Formation et emplois

La parole à Suzanne Lareau, PDG de Vélo Québec

Que doit faire une entreprise pour être «vélosympathique»?
D’abord, elle installe des supports à vélos couverts et protégés pour ses employés et des supports à vélos extérieurs en quantité suffisante pour les visiteurs. La seconde étape consiste à prévoir des casiers et des douches. Elle fait aussi la promotion de ce mode de transport.

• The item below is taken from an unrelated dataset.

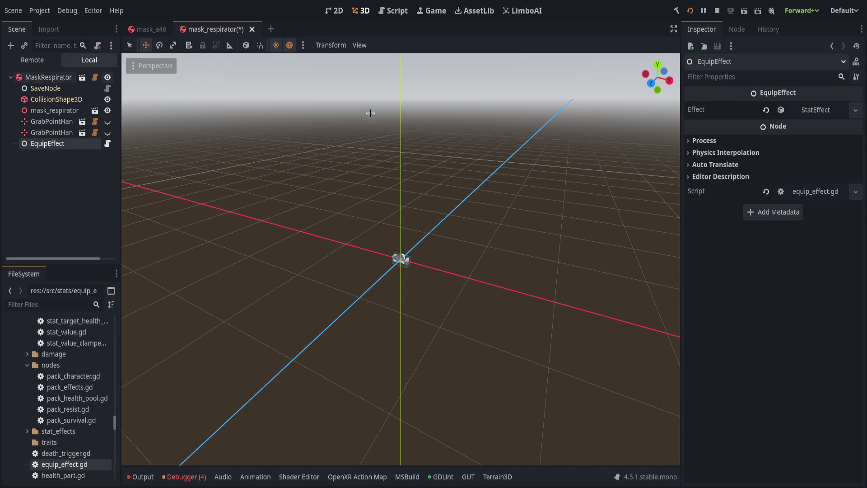
# Expand the respirator's StatEffect effects and their ModResist modifiers in a wider Inspector.
pyautogui.click(799, 113)
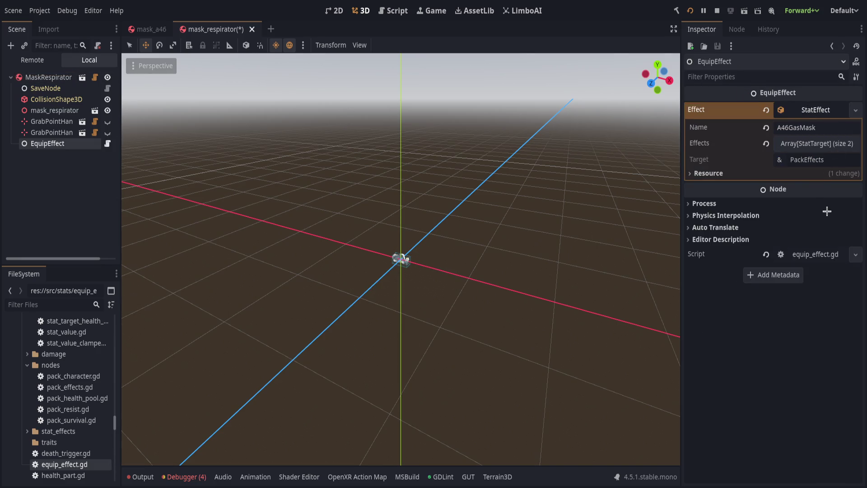
pyautogui.click(801, 143)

Enfin, la dernière étape, c’est d’offrir une allocation financière.

De nouveaux standards pourraient-ils s’ajouter?
Si la majorité des entreprises pouvaient atteindre la dernière étape (l’allocation), ça serait déjà considérable. Les développements futurs seront essentiellement du ressort des municipalités.

Y a-t-il beaucoup d’entreprises vélosympathiques à Montréal?
Plus de 1 000 sont inscrites chez nous. On ne résonne pas qu’en termes de nombre, mais aussi en termes d’amélioration de l’offre offerte par chacune des entreprises qui adhère au programme. On souhaite aussi voir ce type d’entreprise se développer en dehors de l’Île de Montréal.

Comment envisagez-vous l’arrivée du Bixi ?
Ça va être une carte de plus pour ceux qui ne possèdent pas de vélo ou qui habitent trop loin. Par exemple, ceux qui arrivent à Montréal par le train de banlieue pourront terminer leur trajet en Bixi, c’est ça la complémentarité que j’évoquais plus tôt.